E ha partecipato addirittura alla cerimonia di beatificazione di Giovanni Paolo II, ospite non dell’Italia ma del Vaticano. Altro dittatore africano il presidente del Sudan, il “carnefice” del Darfur Omar Hasan al-Bashir, protagonista di una guerra civile da oltre 2 milioni di morti e primatista come capo di Stato condannato dalla Corte penale internazionale. Nel “suo” Sudan vige la legge coranica, la Sharia. Gli oppositori lo accusano di essere arrivato a “progettare la carestia” nelle aree del Paese non sotto il suo controllo. Al-Bashir è riuscito anche a tradire i terroristi ai quali aveva dato asilo, da Bin Laden a Carlos.

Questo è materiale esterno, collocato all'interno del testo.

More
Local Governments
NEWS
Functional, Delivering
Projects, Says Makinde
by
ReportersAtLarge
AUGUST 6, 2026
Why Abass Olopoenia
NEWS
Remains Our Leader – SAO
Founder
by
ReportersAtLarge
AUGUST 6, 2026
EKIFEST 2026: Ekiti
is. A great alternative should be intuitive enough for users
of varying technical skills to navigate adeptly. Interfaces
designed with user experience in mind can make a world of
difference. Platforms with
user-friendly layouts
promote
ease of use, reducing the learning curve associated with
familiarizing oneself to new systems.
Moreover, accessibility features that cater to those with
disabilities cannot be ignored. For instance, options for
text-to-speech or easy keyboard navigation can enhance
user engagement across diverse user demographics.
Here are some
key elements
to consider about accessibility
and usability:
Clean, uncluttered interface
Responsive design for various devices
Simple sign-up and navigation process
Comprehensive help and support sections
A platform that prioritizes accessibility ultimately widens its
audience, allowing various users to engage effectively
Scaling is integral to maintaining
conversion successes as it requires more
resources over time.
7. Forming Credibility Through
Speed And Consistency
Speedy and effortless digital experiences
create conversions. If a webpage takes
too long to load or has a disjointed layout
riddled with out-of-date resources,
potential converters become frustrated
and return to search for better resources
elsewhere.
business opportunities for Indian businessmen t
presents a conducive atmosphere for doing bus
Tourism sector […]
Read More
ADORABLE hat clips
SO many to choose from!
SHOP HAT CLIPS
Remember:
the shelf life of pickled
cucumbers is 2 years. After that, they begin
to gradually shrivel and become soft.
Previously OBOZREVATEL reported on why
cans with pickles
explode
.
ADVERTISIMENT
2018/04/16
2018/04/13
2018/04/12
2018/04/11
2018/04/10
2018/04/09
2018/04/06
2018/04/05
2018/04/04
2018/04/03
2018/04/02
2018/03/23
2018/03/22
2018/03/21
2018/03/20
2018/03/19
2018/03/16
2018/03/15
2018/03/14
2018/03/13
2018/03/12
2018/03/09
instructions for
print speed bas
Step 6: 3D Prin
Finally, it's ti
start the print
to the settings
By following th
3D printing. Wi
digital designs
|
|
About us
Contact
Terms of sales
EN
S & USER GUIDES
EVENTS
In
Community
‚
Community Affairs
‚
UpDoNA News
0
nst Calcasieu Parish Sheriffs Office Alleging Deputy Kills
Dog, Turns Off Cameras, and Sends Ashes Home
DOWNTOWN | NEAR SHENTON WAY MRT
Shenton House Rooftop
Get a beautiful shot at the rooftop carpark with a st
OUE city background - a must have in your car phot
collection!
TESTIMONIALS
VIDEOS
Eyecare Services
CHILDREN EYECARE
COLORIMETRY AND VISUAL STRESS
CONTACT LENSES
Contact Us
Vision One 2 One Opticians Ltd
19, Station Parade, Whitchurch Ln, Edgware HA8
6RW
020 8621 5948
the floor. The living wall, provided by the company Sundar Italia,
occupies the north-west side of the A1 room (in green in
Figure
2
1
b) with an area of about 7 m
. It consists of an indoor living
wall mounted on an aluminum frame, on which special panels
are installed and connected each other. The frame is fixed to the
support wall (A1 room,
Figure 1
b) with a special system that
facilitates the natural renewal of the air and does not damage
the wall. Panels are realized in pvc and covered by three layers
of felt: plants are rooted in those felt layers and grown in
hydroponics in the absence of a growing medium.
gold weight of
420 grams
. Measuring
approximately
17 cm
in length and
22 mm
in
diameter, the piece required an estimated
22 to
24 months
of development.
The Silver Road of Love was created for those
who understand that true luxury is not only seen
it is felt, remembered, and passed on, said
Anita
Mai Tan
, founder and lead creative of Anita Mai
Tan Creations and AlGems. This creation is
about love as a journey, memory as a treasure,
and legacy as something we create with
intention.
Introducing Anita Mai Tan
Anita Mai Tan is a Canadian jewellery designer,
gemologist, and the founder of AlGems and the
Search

Emblematico, seppure di dimensioni più contenute, il caso di Teodoro Obiang Nguema Mbasogo, dal ’79 al potere nella Guinea Equatoriale, un piccolo Paese nel quale però sono stati scoperti giacimenti di petrolio e i petrodollari finiscono direttamente sul conto del dittatore che si giustifica dicendo che in questo modo può vigilare sulla corruzione. Dall’Eritrea arrivano in Europa attraverso la Libia flussi ininterrotti di giovani profughi costretti ad arruolarsi ancora minorenni nel partito-esercito del dittatore Afewerki. Se da Sud l’Europa è “assediata” dalle dittature africane, a Est dominano figure che hanno preso le redini di piccoli o grandi Stati ex sovietici. Oltre al bielorusso Lukashenko, al potere da 21 anni come capo del nuovo Stato emerso dalle macerie dell’Urss, ecco la Repubblica del Turkmenistan dove i tre poteri (legislativo, esecutivo e giudiziario) sono accentrati nelle mani del presidente, Gurbanguly Berdimuhammedow, l’erede di Nyazov, e dove i nomi della famiglia presidenziale risultano addirittura nel calendario.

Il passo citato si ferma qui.